Document passage:
[Start of section]

Historic church in Tennessee, United States

Clear Springs Cumberland Presbyterian Church is a historic church of the Cumberland Presbyterian denomination in McMinn County, Tennessee, about 6 mile southeast of Calhoun. The church building, which is no longer in use, is listed on the National Register of Historic Places.

The Clear Springs congregation formed in the late 1830s or early 1840s, originally calling itself Pleasant Hill Church. The "Clear Springs" name was adopted in the 1850s. Before completing its church building in 1860, the congregation conducted services in a large camp meeting shelter. The building is a single-story gable-front church with a one-room sanctuary that measures 40 ft by 28 ft. Its square wooden steeple, which has wood vents and a pyramidal roof, holds the church's original bell. The building has multi-light windows, wooden shutters, and wide board walls. When the church was in active use, it was heated by a pot-bellied stove that sat in the center of the sanctuary.

[End of section]

Continue the passage on Clear Springs Cumberland Presbyterian Church from its last sentence.

Data under study:
[Start of section]

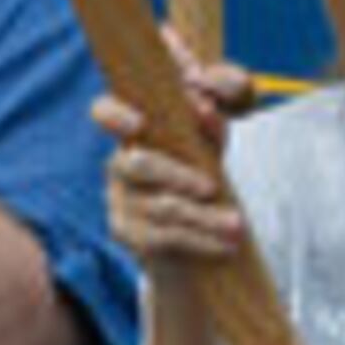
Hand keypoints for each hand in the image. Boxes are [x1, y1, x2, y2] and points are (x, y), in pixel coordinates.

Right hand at [95, 56, 249, 266]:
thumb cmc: (210, 147)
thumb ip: (222, 99)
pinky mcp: (128, 232)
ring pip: (160, 207)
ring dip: (204, 218)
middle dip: (178, 176)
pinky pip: (162, 238)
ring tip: (238, 226)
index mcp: (136, 125)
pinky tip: (227, 245)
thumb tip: (205, 107)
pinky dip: (200, 240)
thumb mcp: (226, 119)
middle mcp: (120, 160)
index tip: (138, 123)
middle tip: (213, 187)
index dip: (114, 115)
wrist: (206, 210)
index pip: (106, 111)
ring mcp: (120, 197)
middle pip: (139, 165)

[End of section]

Expected answer:
The congregation became inactive in the decades before and after World War II, although its building continued to be maintained and saw periodic use for weddings, homecomings, and other special occasions. In 1976, the building was taken over by the denomination's presbytery. It continues to be used occasionally for funerals and other events. The church, its cemetery, and a baptismal pool located at a spring on the church grounds were added to the National Register in 2007. Its listing recognized it as "a rare unaltered example of a modest rural church building" that typifies the characteristic "functional and unadorned style" of churches in the area.